Exercise objective - Show every line in the entries below where the word "when" appears.
START Dataset records
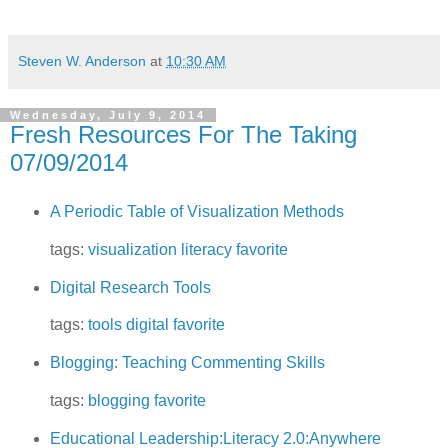
Steven W. Anderson
at
10:30 AM
Wednesday, July 9, 2014
Fresh Resources For The Taking
07/09/2014
A Periodic Table of Visualization Methods
tags:
visualization
literacy
favorite
Digital Research Tools
tags:
tools
digital
favorite
Blogging: Teaching Commenting Skills
tags:
blogging
favorite
Educational Leadership:Literacy 2.0:Anywhere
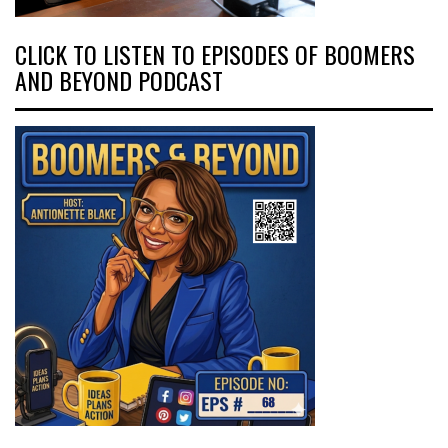
CLICK TO LISTEN TO EPISODES OF BOOMERS
AND BEYOND PODCAST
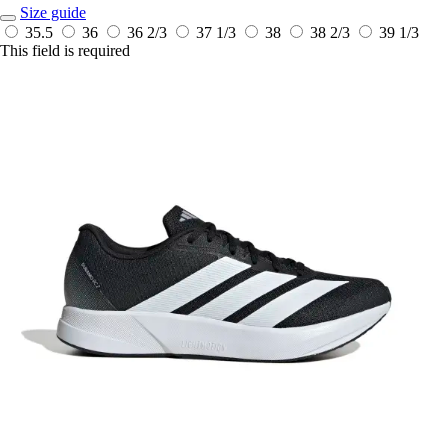
Size guide
35.5
36
36 2/3
37 1/3
38
38 2/3
39 1/3
This field is required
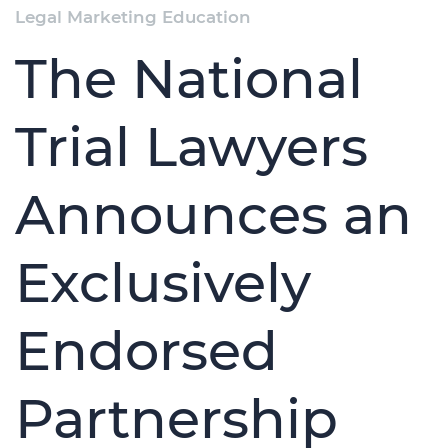
Legal Marketing Education
The National
Trial Lawyers
Announces an
Exclusively
Endorsed
Partnership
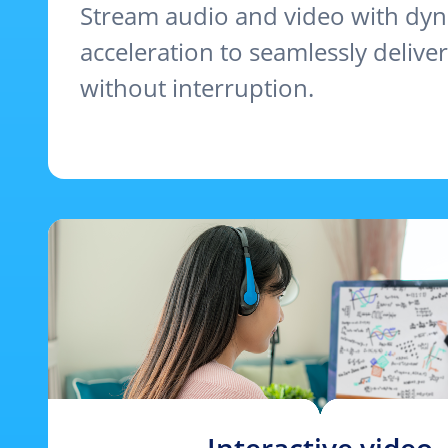
Stream audio and video with dy
acceleration to seamlessly delive
without interruption.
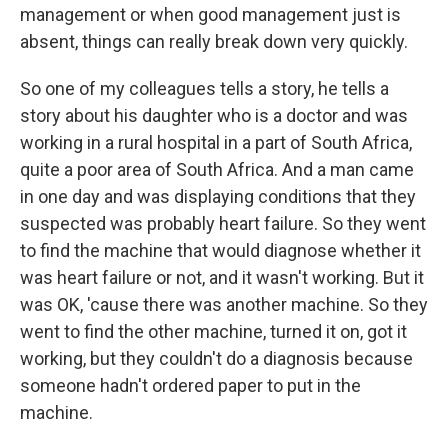
management or when good management just is
absent, things can really break down very quickly.
So one of my colleagues tells a story, he tells a
story about his daughter who is a doctor and was
working in a rural hospital in a part of South Africa,
quite a poor area of South Africa. And a man came
in one day and was displaying conditions that they
suspected was probably heart failure. So they went
to find the machine that would diagnose whether it
was heart failure or not, and it wasn't working. But it
was OK, 'cause there was another machine. So they
went to find the other machine, turned it on, got it
working, but they couldn't do a diagnosis because
someone hadn't ordered paper to put in the
machine.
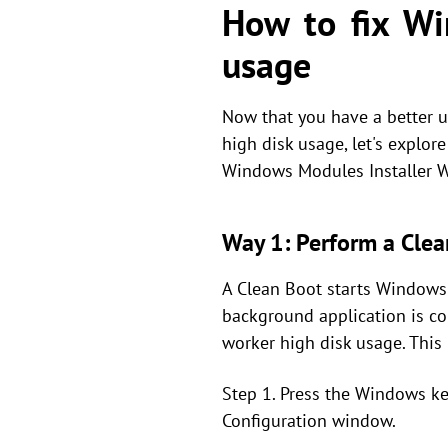
How to fix Wi
usage
Now that you have a better 
high disk usage, let's explor
Windows Modules Installer W
Way 1: Perform a Clea
A Clean Boot starts Windows 
background application is c
worker high disk usage. This 
Step 1. Press the Windows ke
Configuration window.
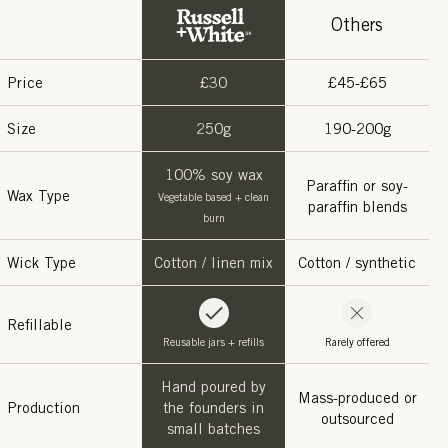
Others
Price
£30
£45-£65
Size
250g
190-200g
100% soy wax
Paraffin or soy-
Wax Type
Vegetable based + clean
paraffin blends
burn
Wick Type
Cotton / linen mix
Cotton / synthetic
Refillable
Reusable jars + refills
Rarely offered
Hand poured by
Mass-produced or
Production
the founders in
outsourced
small batches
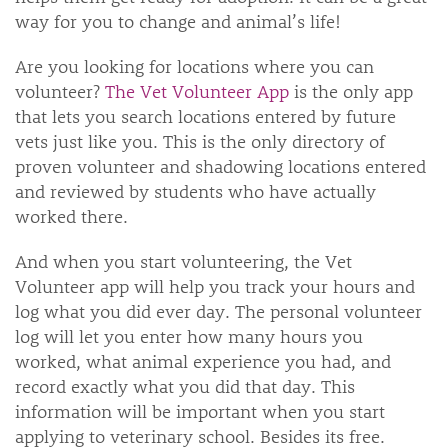
way for you to change and animal’s life!
Are you looking for locations where you can
volunteer?
The Vet Volunteer App
is the only app
that lets you search locations entered by future
vets just like you. This is the only directory of
proven volunteer and shadowing locations entered
and reviewed by students who have actually
worked there.
And when you start volunteering, the Vet
Volunteer app will help you track your hours and
log what you did ever day. The personal volunteer
log will let you enter how many hours you
worked, what animal experience you had, and
record exactly what you did that day. This
information will be important when you start
applying to veterinary school. Besides its free.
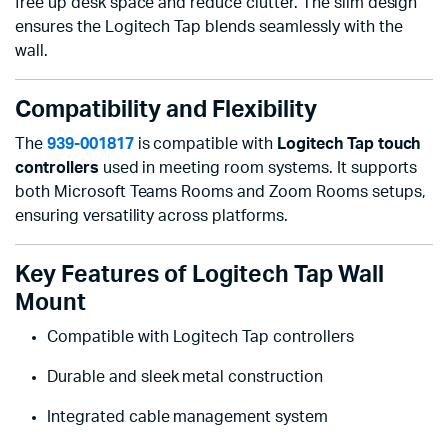
free up desk space and reduce clutter. The slim design
ensures the Logitech Tap blends seamlessly with the
wall.
Compatibility and Flexibility
The
939-001817
is compatible with
Logitech Tap touch
controllers
used in meeting room systems. It supports
both Microsoft Teams Rooms and Zoom Rooms setups,
ensuring versatility across platforms.
Key Features of Logitech Tap Wall
Mount
Compatible with Logitech Tap controllers
Durable and sleek metal construction
Integrated cable management system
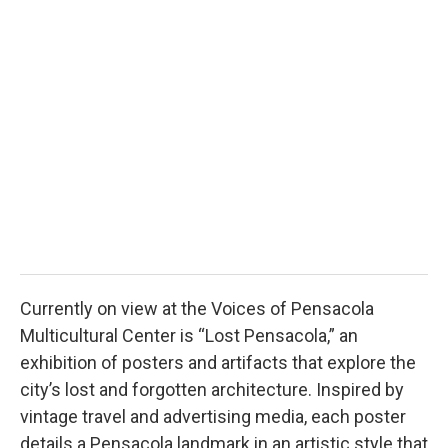
2
Hunt
Currently on view at the Voices of Pensacola
Multicultural Center is “Lost Pensacola,” an
exhibition of posters and artifacts that explore the
city’s lost and forgotten architecture. Inspired by
vintage travel and advertising media, each poster
details a Pensacola landmark in an artistic style that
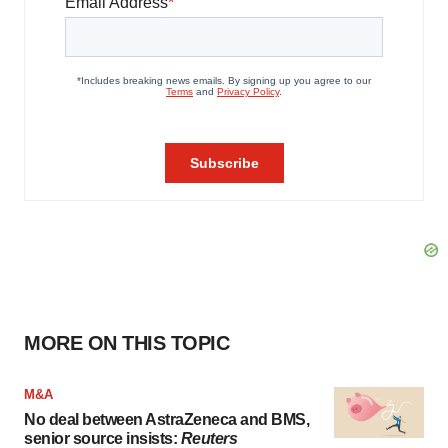
MORE ON THIS TOPIC
M&A
No deal between AstraZeneca and BMS,
senior source insists:
Reuters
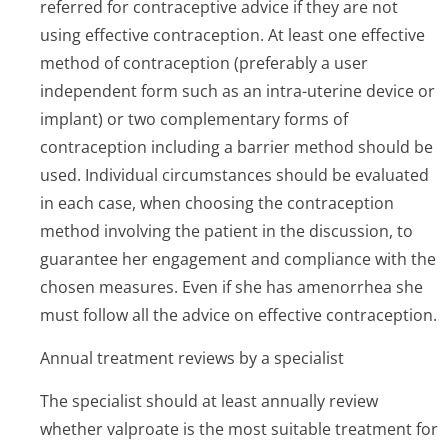
referred for contraceptive advice if they are not
using effective contraception. At least one effective
method of contraception (preferably a user
independent form such as an intra-uterine device or
implant) or two complementary forms of
contraception including a barrier method should be
used. Individual circumstances should be evaluated
in each case, when choosing the contraception
method involving the patient in the discussion, to
guarantee her engagement and compliance with the
chosen measures. Even if she has amenorrhea she
must follow all the advice on effective contraception.
Annual treatment reviews by a specialist
The specialist should at least annually review
whether valproate is the most suitable treatment for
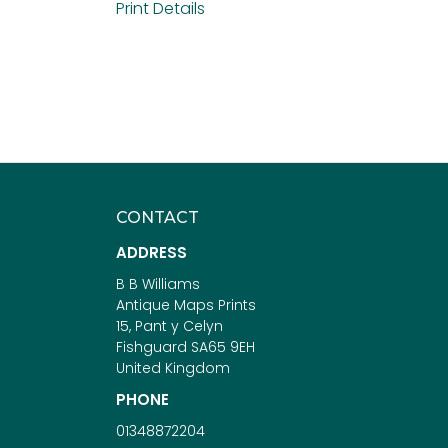
Print Details
CONTACT
ADDRESS
B B Williams
Antique Maps Prints
15, Pant y Celyn
Fishguard SA65 9EH
United Kingdom
PHONE
01348872204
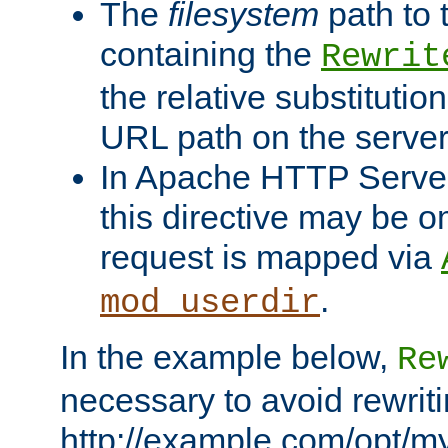
The
filesystem
path to 
containing the
Rewrit
the relative substitution
URL path on the server (
In Apache HTTP Server 
this directive may be 
request is mapped via
.
mod_userdir
In the example below,
Re
necessary to avoid rewriti
http://example.com/opt/m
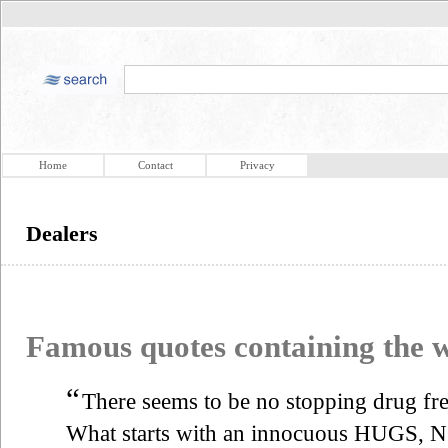
Home
Contact
Privacy
Dealers
Famous quotes containing the
“
There seems to be no stopping drug fren
What starts with an innocuous HUGS,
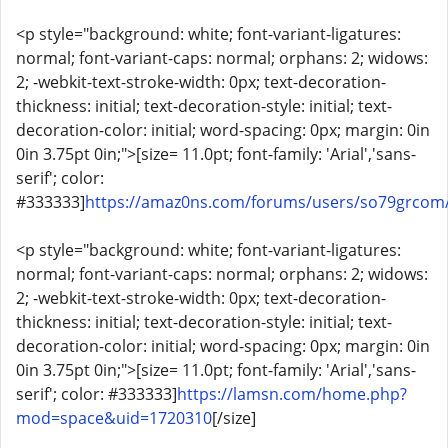
<p style="background: white; font-variant-ligatures:
normal; font-variant-caps: normal; orphans: 2; widows:
2; -webkit-text-stroke-width: 0px; text-decoration-
thickness: initial; text-decoration-style: initial; text-
decoration-color: initial; word-spacing: 0px; margin: 0in
0in 3.75pt 0in;">[size= 11.0pt; font-family: 'Arial','sans-
serif'; color:
#333333]
https://amaz0ns.com/forums/users/so79grcom
<p style="background: white; font-variant-ligatures:
normal; font-variant-caps: normal; orphans: 2; widows:
2; -webkit-text-stroke-width: 0px; text-decoration-
thickness: initial; text-decoration-style: initial; text-
decoration-color: initial; word-spacing: 0px; margin: 0in
0in 3.75pt 0in;">[size= 11.0pt; font-family: 'Arial','sans-
serif'; color: #333333]
https://lamsn.com/home.php?
mod=space&uid=1720310
[/size]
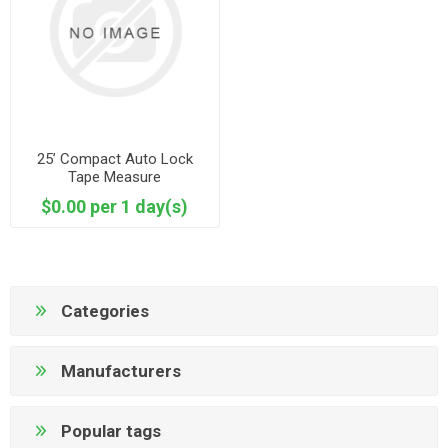
25’ Compact Auto Lock
Tape Measure
$0.00 per 1 day(s)
Categories
Manufacturers
Popular tags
END Dataset records
Reply to the exercise -
management or when good management just is
And when you start volunteering, the Vet
information will be important when you start
in each case, when choosing the contraception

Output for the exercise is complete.